[TASK BRIEF]:
Among the records below, which lines contain the string "depth"? Report them.

----------------------------------------

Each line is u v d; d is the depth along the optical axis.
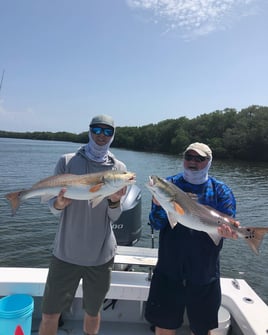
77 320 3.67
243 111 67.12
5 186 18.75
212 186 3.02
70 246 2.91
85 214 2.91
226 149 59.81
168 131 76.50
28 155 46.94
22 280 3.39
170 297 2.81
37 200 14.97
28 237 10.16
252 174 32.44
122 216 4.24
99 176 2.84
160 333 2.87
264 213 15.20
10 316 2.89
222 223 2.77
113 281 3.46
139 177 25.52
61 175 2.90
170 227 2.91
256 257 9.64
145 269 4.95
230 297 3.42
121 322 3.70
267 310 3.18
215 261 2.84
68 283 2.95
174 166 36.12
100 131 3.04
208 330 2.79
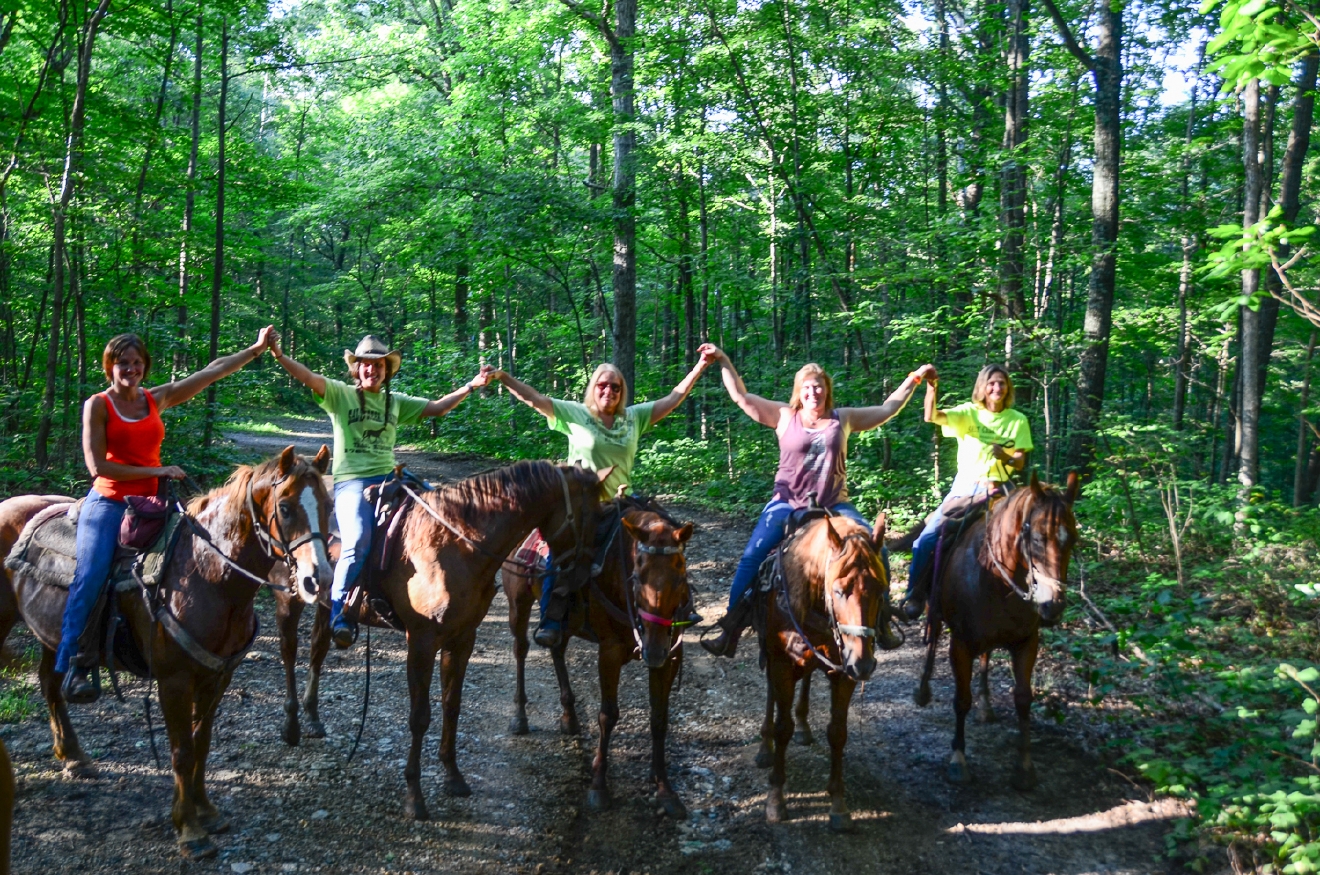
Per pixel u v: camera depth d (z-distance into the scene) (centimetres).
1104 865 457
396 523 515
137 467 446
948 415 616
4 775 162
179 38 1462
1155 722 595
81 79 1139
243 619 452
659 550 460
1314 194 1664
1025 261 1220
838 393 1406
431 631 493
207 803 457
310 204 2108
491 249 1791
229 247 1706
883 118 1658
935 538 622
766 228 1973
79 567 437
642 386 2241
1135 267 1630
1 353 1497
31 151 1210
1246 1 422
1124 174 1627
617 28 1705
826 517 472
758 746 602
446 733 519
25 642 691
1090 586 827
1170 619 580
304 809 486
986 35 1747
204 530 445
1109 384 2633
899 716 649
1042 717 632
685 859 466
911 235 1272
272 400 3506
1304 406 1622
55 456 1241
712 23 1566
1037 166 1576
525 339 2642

----------------------------------------

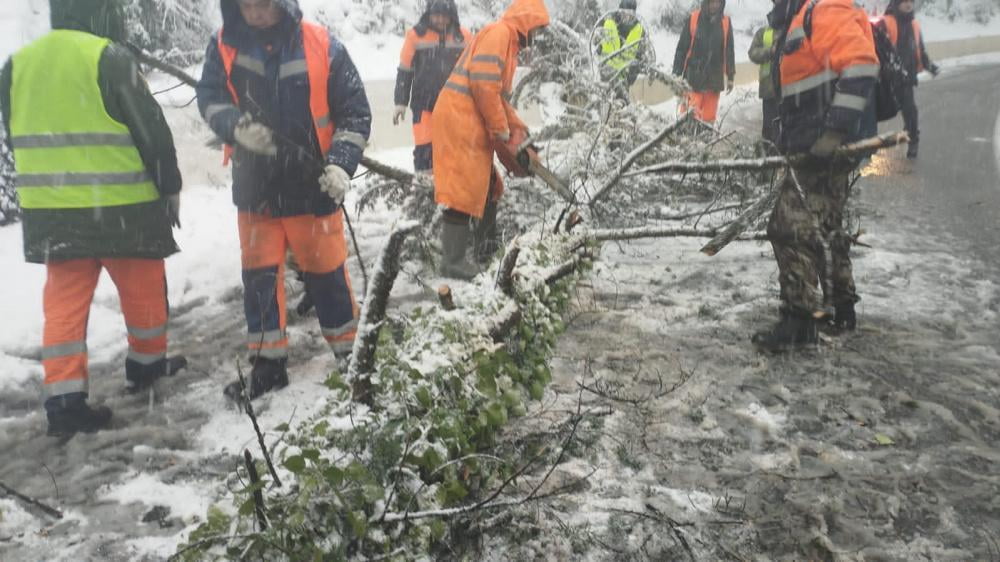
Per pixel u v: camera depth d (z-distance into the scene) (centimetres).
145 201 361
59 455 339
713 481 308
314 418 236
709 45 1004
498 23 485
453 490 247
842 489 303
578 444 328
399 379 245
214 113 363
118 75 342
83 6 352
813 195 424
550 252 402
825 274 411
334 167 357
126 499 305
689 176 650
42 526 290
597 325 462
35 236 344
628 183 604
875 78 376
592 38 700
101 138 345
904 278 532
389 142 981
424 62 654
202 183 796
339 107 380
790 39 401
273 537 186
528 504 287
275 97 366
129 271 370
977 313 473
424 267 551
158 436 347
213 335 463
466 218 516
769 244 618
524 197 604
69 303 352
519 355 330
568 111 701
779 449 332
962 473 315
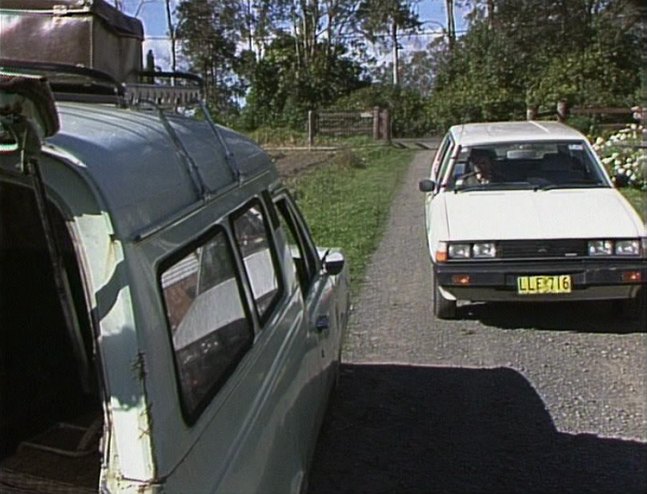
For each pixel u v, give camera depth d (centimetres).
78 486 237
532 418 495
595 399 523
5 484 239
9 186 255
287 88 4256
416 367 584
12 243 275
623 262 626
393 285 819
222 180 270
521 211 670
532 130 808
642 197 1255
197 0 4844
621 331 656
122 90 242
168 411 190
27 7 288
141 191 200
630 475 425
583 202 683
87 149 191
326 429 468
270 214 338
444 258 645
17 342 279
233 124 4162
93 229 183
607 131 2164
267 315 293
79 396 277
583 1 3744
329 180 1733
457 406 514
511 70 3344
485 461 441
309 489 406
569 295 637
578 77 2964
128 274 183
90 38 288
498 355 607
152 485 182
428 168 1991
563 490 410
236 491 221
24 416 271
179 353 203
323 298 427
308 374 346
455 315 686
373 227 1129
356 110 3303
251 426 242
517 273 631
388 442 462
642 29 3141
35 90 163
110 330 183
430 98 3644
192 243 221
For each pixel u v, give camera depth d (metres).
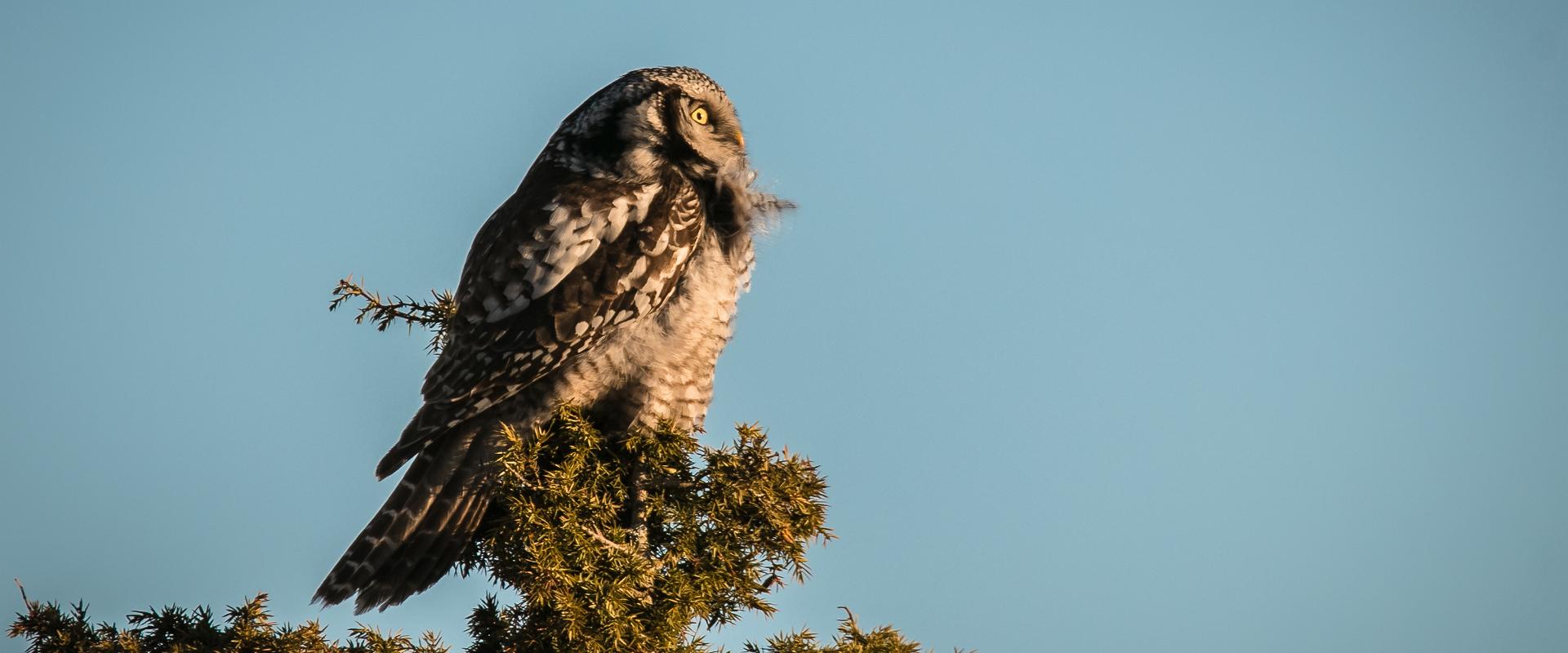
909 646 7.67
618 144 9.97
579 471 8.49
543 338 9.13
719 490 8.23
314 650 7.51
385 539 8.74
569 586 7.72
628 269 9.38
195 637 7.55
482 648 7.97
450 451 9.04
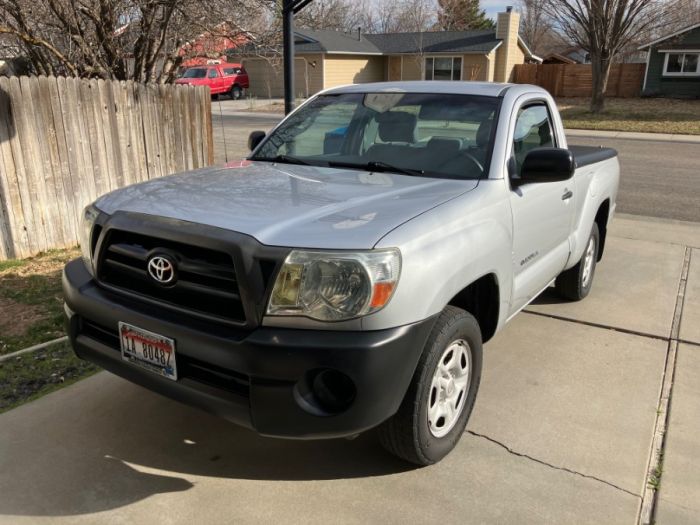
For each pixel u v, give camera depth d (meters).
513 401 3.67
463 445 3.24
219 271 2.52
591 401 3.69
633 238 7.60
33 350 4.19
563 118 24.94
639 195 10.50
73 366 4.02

----------------------------------------

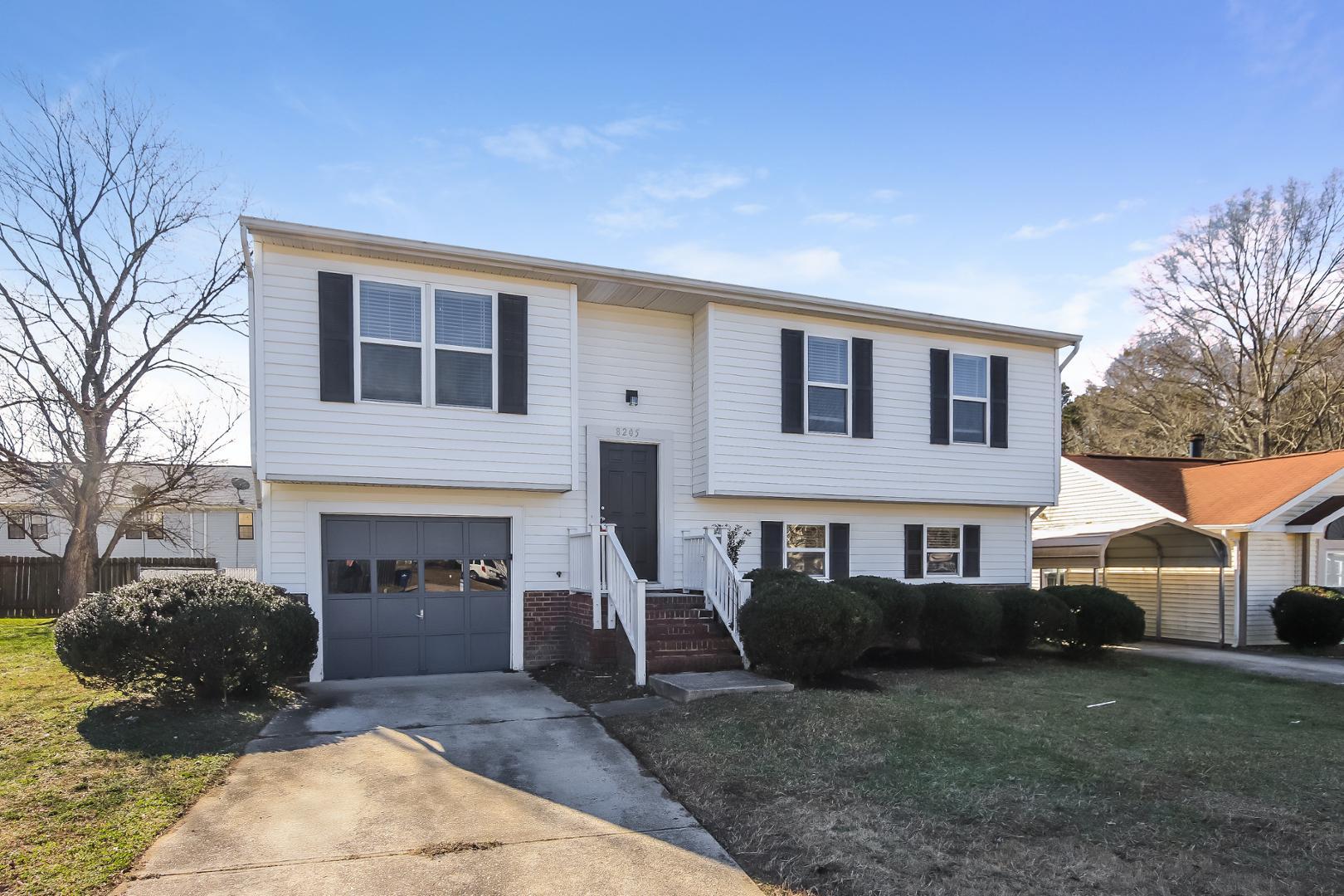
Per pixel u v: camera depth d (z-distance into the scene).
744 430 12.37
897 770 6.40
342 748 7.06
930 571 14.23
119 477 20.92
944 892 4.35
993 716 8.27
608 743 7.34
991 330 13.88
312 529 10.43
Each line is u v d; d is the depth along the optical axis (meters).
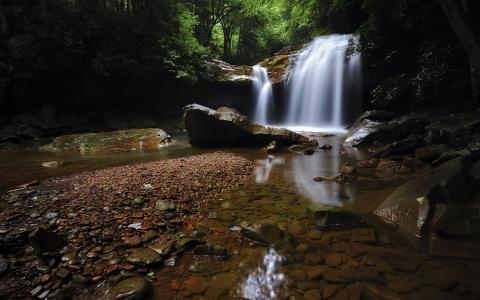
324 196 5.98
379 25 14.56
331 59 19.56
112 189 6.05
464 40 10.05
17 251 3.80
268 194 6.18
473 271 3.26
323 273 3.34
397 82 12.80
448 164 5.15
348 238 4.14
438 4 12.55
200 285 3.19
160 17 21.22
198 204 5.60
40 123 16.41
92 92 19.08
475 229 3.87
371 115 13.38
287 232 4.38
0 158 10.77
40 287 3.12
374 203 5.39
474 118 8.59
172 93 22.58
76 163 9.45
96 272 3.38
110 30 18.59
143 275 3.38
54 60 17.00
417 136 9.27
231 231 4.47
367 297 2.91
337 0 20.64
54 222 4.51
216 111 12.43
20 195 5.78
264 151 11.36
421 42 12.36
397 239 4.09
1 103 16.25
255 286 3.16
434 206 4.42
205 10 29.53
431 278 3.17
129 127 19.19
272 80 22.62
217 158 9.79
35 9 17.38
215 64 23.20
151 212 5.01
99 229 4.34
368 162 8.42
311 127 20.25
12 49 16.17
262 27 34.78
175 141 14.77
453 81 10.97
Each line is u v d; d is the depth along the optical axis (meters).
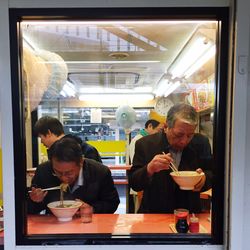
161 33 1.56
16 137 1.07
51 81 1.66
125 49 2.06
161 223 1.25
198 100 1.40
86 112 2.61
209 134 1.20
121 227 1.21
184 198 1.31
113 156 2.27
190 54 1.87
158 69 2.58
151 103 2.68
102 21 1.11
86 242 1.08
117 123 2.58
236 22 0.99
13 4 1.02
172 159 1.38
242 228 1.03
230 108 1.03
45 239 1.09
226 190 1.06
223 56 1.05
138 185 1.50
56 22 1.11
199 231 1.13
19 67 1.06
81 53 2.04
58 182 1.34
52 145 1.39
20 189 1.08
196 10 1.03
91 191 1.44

----------------------------------------

[EXERCISE SOLUTION]:
Each line is u v d; d is the depth along the optical axis.
Per pixel u v: camera depth d (z-distance into the scene) (centimetres).
Per pixel u v: camera depth d (z-distance into the scene) (centimetres).
For each pixel u v, give camera depth d (centimetres).
For each pixel u v, give camera depth d (metres).
For each pixel u v, give camera depth d (meters).
Per pixel u v: camera depth d (z-distance into the scene).
Each line is u v d; d is the depth along the optical axis (meters).
Each line is u v d; d is the depth along the optical axis (meters).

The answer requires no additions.